> [BRIEF] Your answer should be an exact copy of the lines from the start of the entries to the line containing "4. **Verify Access**: Test", both included.

> [DATA]
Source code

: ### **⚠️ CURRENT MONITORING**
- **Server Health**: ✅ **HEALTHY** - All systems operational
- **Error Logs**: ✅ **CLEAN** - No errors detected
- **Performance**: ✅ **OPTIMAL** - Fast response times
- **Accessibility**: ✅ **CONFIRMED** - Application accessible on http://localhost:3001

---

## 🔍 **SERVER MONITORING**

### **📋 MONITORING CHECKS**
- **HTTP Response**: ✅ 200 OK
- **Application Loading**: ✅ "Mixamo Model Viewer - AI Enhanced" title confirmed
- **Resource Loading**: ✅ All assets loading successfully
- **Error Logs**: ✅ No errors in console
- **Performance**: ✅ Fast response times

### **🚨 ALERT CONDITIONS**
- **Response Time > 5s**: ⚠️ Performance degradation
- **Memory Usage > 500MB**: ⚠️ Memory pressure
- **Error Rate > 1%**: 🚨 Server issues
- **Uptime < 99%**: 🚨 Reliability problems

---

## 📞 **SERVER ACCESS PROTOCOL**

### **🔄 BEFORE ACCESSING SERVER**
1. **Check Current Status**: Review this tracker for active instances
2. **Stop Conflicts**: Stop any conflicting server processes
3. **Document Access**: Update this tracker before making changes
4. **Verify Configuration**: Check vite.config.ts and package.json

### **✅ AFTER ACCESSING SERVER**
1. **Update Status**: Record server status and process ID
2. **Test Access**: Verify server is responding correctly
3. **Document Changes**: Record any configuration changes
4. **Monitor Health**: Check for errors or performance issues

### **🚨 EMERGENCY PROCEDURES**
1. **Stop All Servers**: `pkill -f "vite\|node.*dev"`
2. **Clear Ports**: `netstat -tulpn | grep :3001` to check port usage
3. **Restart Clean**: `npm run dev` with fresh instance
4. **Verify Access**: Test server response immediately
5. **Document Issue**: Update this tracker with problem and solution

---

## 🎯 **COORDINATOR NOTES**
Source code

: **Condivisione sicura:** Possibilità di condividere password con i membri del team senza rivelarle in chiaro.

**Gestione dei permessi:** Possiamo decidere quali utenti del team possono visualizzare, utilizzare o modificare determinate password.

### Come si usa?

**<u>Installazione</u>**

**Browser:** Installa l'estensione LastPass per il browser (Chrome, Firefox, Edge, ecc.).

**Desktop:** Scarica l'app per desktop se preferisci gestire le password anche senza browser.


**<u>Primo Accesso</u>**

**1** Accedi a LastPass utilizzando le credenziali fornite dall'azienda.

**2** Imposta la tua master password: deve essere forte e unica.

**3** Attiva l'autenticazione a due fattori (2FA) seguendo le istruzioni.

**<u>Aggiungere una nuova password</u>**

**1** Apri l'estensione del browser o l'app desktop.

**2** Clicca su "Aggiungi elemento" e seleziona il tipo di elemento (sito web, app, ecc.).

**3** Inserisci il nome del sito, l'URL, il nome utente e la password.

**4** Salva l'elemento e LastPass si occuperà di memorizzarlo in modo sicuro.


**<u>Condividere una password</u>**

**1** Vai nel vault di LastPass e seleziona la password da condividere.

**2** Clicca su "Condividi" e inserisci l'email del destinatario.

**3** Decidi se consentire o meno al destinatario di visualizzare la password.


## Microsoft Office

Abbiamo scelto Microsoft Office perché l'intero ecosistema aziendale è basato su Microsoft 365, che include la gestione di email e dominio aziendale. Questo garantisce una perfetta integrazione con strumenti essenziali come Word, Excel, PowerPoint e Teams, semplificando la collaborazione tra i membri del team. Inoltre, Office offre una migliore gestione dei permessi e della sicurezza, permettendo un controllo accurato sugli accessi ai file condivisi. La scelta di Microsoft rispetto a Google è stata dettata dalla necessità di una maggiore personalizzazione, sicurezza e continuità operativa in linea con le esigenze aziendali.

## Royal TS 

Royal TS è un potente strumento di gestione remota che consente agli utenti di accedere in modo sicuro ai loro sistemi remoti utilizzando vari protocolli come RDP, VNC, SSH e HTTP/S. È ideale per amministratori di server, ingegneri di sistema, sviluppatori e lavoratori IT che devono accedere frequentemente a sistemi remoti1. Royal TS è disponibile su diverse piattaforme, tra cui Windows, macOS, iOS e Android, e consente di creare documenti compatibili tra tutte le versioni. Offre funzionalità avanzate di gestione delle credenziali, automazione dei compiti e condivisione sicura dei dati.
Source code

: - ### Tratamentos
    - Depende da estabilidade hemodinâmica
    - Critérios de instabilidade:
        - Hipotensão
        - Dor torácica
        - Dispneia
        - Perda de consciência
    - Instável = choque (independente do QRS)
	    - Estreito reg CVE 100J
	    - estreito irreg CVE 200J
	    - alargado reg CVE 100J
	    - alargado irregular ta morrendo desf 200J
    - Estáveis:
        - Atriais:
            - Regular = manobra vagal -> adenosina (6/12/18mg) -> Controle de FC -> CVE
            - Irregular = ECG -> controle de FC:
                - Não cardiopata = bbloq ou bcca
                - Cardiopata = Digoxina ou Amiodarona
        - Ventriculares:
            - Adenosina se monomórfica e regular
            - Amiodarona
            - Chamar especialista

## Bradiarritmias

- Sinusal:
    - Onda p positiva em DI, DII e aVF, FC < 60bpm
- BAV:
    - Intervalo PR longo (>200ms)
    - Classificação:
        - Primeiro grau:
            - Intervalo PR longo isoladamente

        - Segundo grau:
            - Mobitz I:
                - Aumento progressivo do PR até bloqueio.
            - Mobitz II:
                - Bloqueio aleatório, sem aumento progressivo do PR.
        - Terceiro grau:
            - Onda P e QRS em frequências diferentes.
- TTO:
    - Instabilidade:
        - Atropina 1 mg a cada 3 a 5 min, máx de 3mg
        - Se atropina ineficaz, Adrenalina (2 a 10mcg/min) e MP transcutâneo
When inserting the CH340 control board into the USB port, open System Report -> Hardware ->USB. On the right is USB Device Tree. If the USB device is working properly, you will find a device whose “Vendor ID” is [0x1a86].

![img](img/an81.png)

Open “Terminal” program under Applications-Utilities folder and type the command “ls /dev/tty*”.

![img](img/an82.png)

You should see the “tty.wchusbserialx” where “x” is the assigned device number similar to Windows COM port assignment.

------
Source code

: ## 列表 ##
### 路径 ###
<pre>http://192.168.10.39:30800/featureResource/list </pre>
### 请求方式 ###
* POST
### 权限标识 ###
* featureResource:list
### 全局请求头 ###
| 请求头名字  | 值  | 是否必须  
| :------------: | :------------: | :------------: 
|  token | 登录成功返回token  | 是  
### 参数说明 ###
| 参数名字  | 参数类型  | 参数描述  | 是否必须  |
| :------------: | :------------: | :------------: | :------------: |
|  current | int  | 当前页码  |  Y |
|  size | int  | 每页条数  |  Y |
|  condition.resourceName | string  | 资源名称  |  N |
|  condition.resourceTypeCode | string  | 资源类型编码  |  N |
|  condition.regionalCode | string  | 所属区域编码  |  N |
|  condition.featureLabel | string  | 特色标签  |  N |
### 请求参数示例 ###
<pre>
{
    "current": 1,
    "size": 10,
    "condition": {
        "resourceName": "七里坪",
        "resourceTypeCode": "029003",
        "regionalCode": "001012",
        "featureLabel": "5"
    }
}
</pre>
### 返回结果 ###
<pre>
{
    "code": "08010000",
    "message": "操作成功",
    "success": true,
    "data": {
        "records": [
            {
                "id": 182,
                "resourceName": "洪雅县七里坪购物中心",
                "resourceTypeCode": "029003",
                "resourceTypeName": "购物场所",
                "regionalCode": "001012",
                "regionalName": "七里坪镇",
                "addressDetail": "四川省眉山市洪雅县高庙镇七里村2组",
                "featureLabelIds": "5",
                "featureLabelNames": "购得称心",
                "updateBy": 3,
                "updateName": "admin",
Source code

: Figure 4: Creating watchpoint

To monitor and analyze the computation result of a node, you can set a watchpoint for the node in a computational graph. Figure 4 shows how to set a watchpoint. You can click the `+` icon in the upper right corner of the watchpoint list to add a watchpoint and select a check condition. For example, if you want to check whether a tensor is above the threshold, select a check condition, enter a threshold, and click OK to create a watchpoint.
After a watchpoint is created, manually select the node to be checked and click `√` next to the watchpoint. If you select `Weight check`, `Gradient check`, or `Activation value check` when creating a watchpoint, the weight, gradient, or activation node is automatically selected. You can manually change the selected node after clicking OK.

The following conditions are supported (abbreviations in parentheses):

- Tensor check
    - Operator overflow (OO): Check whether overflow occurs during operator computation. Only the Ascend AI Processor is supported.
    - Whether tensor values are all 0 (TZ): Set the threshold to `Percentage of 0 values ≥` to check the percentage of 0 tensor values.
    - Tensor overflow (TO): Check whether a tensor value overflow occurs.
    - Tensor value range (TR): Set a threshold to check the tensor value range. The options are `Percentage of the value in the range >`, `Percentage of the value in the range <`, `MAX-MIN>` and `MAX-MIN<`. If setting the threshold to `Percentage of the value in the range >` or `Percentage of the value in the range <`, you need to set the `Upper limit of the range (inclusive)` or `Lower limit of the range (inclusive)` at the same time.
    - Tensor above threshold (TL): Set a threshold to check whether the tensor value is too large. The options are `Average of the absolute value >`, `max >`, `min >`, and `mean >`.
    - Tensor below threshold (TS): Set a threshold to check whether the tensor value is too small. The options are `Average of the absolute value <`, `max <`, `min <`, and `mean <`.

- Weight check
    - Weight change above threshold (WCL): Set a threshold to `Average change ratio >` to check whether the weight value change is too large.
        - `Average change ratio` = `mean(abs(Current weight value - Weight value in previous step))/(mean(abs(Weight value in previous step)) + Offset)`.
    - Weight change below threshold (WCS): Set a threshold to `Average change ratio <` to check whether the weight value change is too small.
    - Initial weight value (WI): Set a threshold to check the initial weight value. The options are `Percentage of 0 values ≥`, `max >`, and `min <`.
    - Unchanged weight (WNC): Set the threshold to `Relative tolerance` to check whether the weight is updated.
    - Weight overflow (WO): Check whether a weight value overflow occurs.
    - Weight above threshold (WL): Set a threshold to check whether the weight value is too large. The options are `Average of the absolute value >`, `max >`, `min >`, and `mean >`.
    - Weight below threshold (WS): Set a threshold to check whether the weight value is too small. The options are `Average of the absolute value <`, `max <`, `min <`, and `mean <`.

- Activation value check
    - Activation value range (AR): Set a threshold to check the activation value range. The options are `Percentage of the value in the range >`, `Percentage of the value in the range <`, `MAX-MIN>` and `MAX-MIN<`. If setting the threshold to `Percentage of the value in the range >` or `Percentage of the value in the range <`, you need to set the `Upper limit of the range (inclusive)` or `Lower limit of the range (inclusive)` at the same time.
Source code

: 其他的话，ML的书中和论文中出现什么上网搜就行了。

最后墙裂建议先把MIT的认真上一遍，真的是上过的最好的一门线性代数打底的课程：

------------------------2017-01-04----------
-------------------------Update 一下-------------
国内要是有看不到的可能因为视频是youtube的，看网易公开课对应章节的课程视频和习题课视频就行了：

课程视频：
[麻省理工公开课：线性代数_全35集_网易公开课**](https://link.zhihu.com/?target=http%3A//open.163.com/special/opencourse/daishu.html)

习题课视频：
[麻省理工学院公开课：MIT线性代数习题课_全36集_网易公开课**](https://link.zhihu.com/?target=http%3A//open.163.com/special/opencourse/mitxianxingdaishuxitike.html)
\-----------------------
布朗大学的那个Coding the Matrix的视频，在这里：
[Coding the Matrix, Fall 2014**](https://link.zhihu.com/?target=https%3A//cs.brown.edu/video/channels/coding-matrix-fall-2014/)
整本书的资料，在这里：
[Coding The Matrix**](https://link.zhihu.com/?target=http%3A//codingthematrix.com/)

> [RESPONSE]
Source code

: ### **⚠️ CURRENT MONITORING**
- **Server Health**: ✅ **HEALTHY** - All systems operational
- **Error Logs**: ✅ **CLEAN** - No errors detected
- **Performance**: ✅ **OPTIMAL** - Fast response times
- **Accessibility**: ✅ **CONFIRMED** - Application accessible on http://localhost:3001

---

## 🔍 **SERVER MONITORING**

### **📋 MONITORING CHECKS**
- **HTTP Response**: ✅ 200 OK
- **Application Loading**: ✅ "Mixamo Model Viewer - AI Enhanced" title confirmed
- **Resource Loading**: ✅ All assets loading successfully
- **Error Logs**: ✅ No errors in console
- **Performance**: ✅ Fast response times

### **🚨 ALERT CONDITIONS**
- **Response Time > 5s**: ⚠️ Performance degradation
- **Memory Usage > 500MB**: ⚠️ Memory pressure
- **Error Rate > 1%**: 🚨 Server issues
- **Uptime < 99%**: 🚨 Reliability problems

---

## 📞 **SERVER ACCESS PROTOCOL**

### **🔄 BEFORE ACCESSING SERVER**
1. **Check Current Status**: Review this tracker for active instances
2. **Stop Conflicts**: Stop any conflicting server processes
3. **Document Access**: Update this tracker before making changes
4. **Verify Configuration**: Check vite.config.ts and package.json

### **✅ AFTER ACCESSING SERVER**
1. **Update Status**: Record server status and process ID
2. **Test Access**: Verify server is responding correctly
3. **Document Changes**: Record any configuration changes
4. **Monitor Health**: Check for errors or performance issues

### **🚨 EMERGENCY PROCEDURES**
1. **Stop All Servers**: `pkill -f "vite\|node.*dev"`
2. **Clear Ports**: `netstat -tulpn | grep :3001` to check port usage
3. **Restart Clean**: `npm run dev` with fresh instance
4. **Verify Access**: Test server response immediately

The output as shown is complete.